## What you are asked to do
Print the data exactly as it appears, keeping every word.

○ ○ ○ ○

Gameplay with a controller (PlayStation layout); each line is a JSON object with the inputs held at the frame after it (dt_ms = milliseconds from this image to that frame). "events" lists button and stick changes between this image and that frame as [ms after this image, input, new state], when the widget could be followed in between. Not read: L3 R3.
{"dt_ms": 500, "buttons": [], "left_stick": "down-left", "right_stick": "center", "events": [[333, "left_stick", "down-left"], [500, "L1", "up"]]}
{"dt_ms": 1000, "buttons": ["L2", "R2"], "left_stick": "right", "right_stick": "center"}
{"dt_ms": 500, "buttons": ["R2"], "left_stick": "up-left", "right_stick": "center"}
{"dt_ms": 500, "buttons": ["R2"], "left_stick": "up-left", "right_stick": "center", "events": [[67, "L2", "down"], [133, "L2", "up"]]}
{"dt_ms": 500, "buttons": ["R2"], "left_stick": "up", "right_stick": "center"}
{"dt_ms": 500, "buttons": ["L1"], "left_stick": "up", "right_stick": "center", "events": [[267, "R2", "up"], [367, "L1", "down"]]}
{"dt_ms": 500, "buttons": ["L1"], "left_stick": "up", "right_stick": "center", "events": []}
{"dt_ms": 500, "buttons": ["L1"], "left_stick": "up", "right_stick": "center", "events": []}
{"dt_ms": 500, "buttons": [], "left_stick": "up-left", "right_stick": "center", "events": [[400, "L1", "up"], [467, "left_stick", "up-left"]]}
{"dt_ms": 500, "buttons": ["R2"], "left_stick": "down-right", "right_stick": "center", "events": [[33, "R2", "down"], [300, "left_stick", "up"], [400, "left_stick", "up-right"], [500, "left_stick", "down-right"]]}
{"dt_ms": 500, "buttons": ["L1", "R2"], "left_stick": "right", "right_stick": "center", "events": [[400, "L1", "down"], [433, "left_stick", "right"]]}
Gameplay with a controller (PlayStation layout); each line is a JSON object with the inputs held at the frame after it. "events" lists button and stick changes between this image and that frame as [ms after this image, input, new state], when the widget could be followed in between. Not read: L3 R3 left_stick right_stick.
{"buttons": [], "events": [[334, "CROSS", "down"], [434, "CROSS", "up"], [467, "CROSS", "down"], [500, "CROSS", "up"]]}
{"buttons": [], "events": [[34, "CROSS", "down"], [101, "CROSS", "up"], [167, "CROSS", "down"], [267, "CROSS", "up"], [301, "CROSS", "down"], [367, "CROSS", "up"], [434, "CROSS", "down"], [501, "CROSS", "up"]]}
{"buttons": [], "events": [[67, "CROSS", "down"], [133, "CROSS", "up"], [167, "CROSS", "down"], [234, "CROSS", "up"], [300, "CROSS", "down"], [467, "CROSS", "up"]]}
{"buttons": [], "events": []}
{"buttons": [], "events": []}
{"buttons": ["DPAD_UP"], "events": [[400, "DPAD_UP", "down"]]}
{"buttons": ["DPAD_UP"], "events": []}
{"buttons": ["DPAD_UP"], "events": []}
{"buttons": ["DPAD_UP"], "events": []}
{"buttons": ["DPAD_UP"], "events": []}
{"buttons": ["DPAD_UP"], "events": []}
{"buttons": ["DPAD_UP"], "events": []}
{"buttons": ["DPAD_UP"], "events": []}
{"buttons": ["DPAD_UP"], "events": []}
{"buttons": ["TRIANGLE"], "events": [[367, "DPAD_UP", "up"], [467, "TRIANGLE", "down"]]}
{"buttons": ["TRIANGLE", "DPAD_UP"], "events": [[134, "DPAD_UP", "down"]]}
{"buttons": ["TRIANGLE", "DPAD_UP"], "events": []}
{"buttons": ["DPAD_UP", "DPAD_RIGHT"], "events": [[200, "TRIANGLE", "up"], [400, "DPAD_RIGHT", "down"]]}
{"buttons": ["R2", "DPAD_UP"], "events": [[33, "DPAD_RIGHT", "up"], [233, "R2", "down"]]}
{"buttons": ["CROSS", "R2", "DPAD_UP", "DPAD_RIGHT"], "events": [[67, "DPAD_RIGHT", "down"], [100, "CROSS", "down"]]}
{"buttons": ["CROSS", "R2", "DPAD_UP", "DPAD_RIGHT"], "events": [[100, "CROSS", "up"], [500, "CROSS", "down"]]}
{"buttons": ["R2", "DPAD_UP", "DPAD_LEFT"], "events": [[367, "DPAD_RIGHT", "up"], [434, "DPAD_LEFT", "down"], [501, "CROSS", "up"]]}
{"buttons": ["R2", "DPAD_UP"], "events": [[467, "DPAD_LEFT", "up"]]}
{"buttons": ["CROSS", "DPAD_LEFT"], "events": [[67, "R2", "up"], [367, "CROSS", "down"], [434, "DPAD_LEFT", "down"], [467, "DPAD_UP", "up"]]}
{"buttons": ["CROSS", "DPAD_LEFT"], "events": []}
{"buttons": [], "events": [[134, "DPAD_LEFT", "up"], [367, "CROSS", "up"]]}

○ ○ ○ ○

## Task solution
Gameplay with a controller (PlayStation layout); each line is a JSON object with the inputs held at the frame after it (dt_ms = milliseconds from this image to that frame). "events" lists button and stick changes between this image and that frame as [ms after this image, input, new state], when the widget could be followed in between. Not read: L3 R3.
{"dt_ms": 500, "buttons": [], "left_stick": "down-left", "right_stick": "center", "events": [[333, "left_stick", "down-left"], [500, "L1", "up"]]}
{"dt_ms": 1000, "buttons": ["L2", "R2"], "left_stick": "right", "right_stick": "center"}
{"dt_ms": 500, "buttons": ["R2"], "left_stick": "up-left", "right_stick": "center"}
{"dt_ms": 500, "buttons": ["R2"], "left_stick": "up-left", "right_stick": "center", "events": [[67, "L2", "down"], [133, "L2", "up"]]}
{"dt_ms": 500, "buttons": ["R2"], "left_stick": "up", "right_stick": "center"}
{"dt_ms": 500, "buttons": ["L1"], "left_stick": "up", "right_stick": "center", "events": [[267, "R2", "up"], [367, "L1", "down"]]}
{"dt_ms": 500, "buttons": ["L1"], "left_stick": "up", "right_stick": "center", "events": []}
{"dt_ms": 500, "buttons": ["L1"], "left_stick": "up", "right_stick": "center", "events": []}
{"dt_ms": 500, "buttons": [], "left_stick": "up-left", "right_stick": "center", "events": [[400, "L1", "up"], [467, "left_stick", "up-left"]]}
{"dt_ms": 500, "buttons": ["R2"], "left_stick": "down-right", "right_stick": "center", "events": [[33, "R2", "down"], [300, "left_stick", "up"], [400, "left_stick", "up-right"], [500, "left_stick", "down-right"]]}
{"dt_ms": 500, "buttons": ["L1", "R2"], "left_stick": "right", "right_stick": "center", "events": [[400, "L1", "down"], [433, "left_stick", "right"]]}
Gameplay with a controller (PlayStation layout); each line is a JSON object with the inputs held at the frame after it. "events" lists button and stick changes between this image and that frame as [ms after this image, input, new state], when the widget could be followed in between. Not read: L3 R3 left_stick right_stick.
{"buttons": [], "events": [[334, "CROSS", "down"], [434, "CROSS", "up"], [467, "CROSS", "down"], [500, "CROSS", "up"]]}
{"buttons": [], "events": [[34, "CROSS", "down"], [101, "CROSS", "up"], [167, "CROSS", "down"], [267, "CROSS", "up"], [301, "CROSS", "down"], [367, "CROSS", "up"], [434, "CROSS", "down"], [501, "CROSS", "up"]]}
{"buttons": [], "events": [[67, "CROSS", "down"], [133, "CROSS", "up"], [167, "CROSS", "down"], [234, "CROSS", "up"], [300, "CROSS", "down"], [467, "CROSS", "up"]]}
{"buttons": [], "events": []}
{"buttons": [], "events": []}
{"buttons": ["DPAD_UP"], "events": [[400, "DPAD_UP", "down"]]}
{"buttons": ["DPAD_UP"], "events": []}
{"buttons": ["DPAD_UP"], "events": []}
{"buttons": ["DPAD_UP"], "events": []}
{"buttons": ["DPAD_UP"], "events": []}
{"buttons": ["DPAD_UP"], "events": []}
{"buttons": ["DPAD_UP"], "events": []}
{"buttons": ["DPAD_UP"], "events": []}
{"buttons": ["DPAD_UP"], "events": []}
{"buttons": ["TRIANGLE"], "events": [[367, "DPAD_UP", "up"], [467, "TRIANGLE", "down"]]}
{"buttons": ["TRIANGLE", "DPAD_UP"], "events": [[134, "DPAD_UP", "down"]]}
{"buttons": ["TRIANGLE", "DPAD_UP"], "events": []}
{"buttons": ["DPAD_UP", "DPAD_RIGHT"], "events": [[200, "TRIANGLE", "up"], [400, "DPAD_RIGHT", "down"]]}
{"buttons": ["R2", "DPAD_UP"], "events": [[33, "DPAD_RIGHT", "up"], [233, "R2", "down"]]}
{"buttons": ["CROSS", "R2", "DPAD_UP", "DPAD_RIGHT"], "events": [[67, "DPAD_RIGHT", "down"], [100, "CROSS", "down"]]}
{"buttons": ["CROSS", "R2", "DPAD_UP", "DPAD_RIGHT"], "events": [[100, "CROSS", "up"], [500, "CROSS", "down"]]}
{"buttons": ["R2", "DPAD_UP", "DPAD_LEFT"], "events": [[367, "DPAD_RIGHT", "up"], [434, "DPAD_LEFT", "down"], [501, "CROSS", "up"]]}
{"buttons": ["R2", "DPAD_UP"], "events": [[467, "DPAD_LEFT", "up"]]}
{"buttons": ["CROSS", "DPAD_LEFT"], "events": [[67, "R2", "up"], [367, "CROSS", "down"], [434, "DPAD_LEFT", "down"], [467, "DPAD_UP", "up"]]}
{"buttons": ["CROSS", "DPAD_LEFT"], "events": []}
{"buttons": [], "events": [[134, "DPAD_LEFT", "up"], [367, "CROSS", "up"]]}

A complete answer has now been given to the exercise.